161 N.E. 553 | Ohio Ct. App. | 1924
The parties stand in this court as they did in the court below, and for convenience will be referred to as plaintiff and defendant. *367
The plaintiff brought an action to recover $3,500 from the defendant upon a fire insurance policy issued by it to the plaintiff, he claiming to have suffered a total loss and therefore to be entitled to the full amount thereof.
The defendant filed an answer, denying liability, and the case went to trial before a jury in the common pleas court of Summit county, with the result that at the end of the plaintiff's case, upon motion of the defendant, the trial court took the case from the jury and directed a verdict for the defendant. The plaintiff filed a motion for new trial, which was overruled, and judgment was entered upon the verdict, and the case is now here on error to reverse that judgment.
The attorneys on each side have filed very voluminous briefs, covering every angle of the case as they see it; but, from our examination of the record and the law applicable thereto, we believe that the case can be decided upon one or two principal points, which we will hereinafter attempt to set out.

Input data
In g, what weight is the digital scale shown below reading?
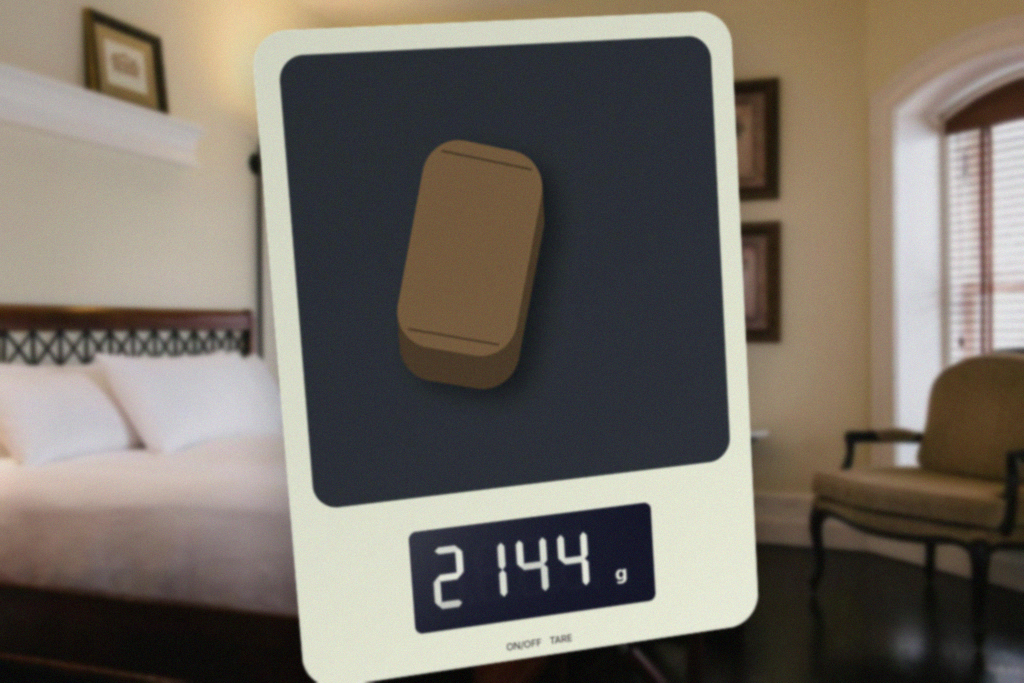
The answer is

Using the information
(1) Return the part of the court opinion that begins at the words "The defendant filed" and stops after "to set out.", copied word for word.
(2) In the court opinion, which court held the jury trial?
(3) Sum up the court opinion in two sentences.
Please work from the court opinion alone and set the material aside.

Answers by task
(1)
The defendant filed an answer, denying liability, and the case went to trial before a jury in the common pleas court of Summit county, with the result that at the end of the plaintiff's case, upon motion of the defendant, the trial court took the case from the jury and directed a verdict for the defendant. The plaintiff filed a motion for new trial, which was overruled, and judgment was entered upon the verdict, and the case is now here on error to reverse that judgment.
The attorneys on each side have filed very voluminous briefs, covering every angle of the case as they see it; but, from our examination of the record and the law applicable thereto, we believe that the case can be decided upon one or two principal points, which we will hereinafter attempt to set out.

(2) The common pleas court of Summit county.

(3) The plaintiff sued the defendant for $3,500 on a fire insurance policy, claiming a total loss, but at the end of the plaintiff's case the trial court directed a verdict for the defendant and later overruled a motion for new trial. The plaintiff brought the case on error to reverse the resulting judgment, and the court believes it can be decided on one or two principal points.